▸ **EXERCISE BRIEF**
Check every line below for the string "Sink", and copy the lines that contain it.

Change detection outputs
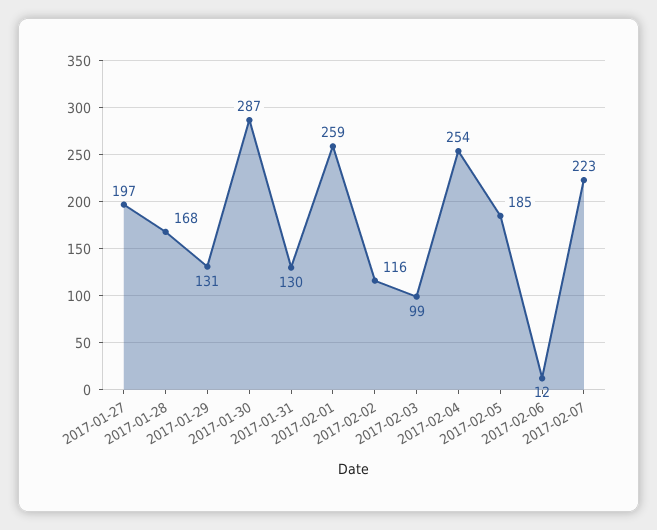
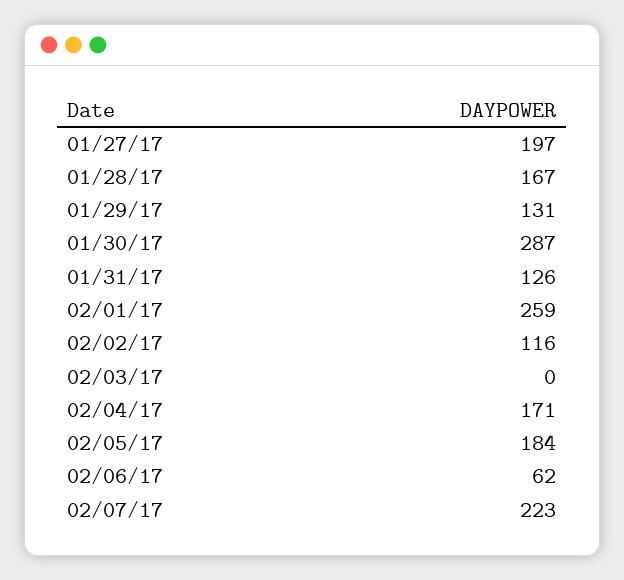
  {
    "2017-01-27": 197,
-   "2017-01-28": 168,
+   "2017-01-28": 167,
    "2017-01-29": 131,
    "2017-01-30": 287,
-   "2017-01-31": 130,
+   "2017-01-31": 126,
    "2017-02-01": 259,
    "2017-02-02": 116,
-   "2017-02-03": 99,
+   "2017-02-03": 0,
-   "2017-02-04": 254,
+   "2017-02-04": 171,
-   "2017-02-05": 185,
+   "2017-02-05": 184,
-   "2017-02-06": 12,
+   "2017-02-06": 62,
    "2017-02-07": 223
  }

==

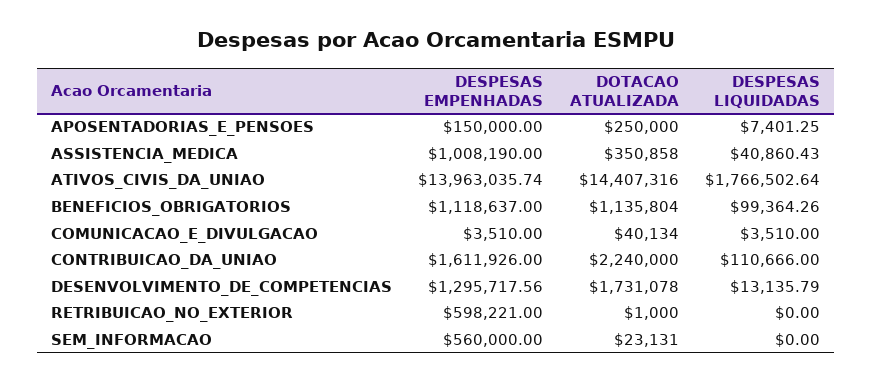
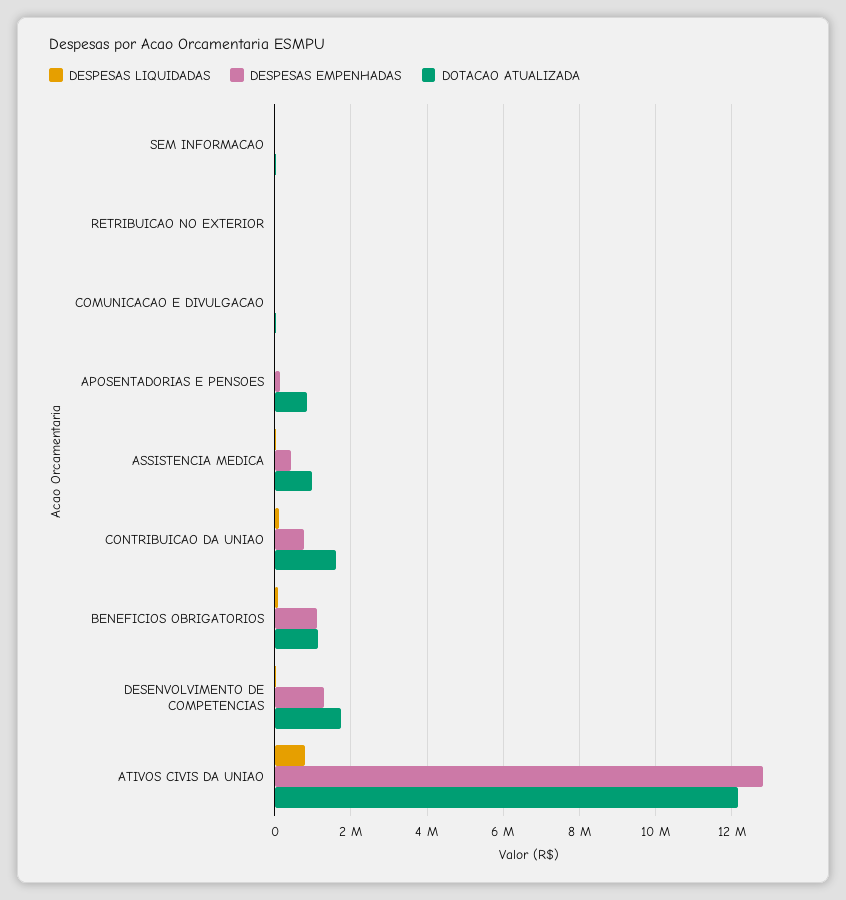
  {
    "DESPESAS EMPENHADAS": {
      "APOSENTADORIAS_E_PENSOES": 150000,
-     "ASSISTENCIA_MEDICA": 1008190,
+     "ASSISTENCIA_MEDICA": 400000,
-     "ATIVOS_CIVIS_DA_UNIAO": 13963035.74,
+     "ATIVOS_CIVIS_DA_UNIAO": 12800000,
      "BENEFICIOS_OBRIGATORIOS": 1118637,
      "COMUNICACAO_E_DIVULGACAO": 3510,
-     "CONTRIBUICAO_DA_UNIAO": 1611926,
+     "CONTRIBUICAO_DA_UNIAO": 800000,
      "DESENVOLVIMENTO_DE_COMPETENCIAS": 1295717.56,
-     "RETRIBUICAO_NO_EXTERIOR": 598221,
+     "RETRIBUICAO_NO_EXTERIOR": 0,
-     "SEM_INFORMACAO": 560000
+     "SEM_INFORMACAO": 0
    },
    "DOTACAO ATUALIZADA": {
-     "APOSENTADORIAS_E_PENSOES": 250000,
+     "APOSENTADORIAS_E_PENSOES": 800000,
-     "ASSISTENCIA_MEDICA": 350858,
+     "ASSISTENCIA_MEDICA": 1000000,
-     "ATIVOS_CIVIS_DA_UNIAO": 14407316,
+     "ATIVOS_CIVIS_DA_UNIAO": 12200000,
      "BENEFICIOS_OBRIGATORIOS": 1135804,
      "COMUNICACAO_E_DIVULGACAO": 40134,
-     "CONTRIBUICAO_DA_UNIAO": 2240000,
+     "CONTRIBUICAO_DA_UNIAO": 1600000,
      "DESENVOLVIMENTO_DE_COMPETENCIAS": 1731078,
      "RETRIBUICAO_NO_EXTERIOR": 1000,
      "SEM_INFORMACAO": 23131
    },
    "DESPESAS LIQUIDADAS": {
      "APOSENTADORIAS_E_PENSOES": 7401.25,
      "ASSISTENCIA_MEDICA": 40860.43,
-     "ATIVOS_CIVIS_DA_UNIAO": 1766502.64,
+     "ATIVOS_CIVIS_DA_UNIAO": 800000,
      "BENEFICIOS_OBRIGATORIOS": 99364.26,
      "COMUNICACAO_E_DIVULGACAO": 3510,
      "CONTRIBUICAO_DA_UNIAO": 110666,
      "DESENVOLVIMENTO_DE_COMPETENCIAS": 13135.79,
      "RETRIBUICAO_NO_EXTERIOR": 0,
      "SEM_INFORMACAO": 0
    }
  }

==

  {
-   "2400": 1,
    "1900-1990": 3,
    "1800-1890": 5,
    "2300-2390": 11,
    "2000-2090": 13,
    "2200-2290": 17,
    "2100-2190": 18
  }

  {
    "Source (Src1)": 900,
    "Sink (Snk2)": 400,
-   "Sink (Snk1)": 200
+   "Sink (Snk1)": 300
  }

▸ **TASK RESULT**
    "Sink (Snk2)": 400,
-   "Sink (Snk1)": 200
+   "Sink (Snk1)": 300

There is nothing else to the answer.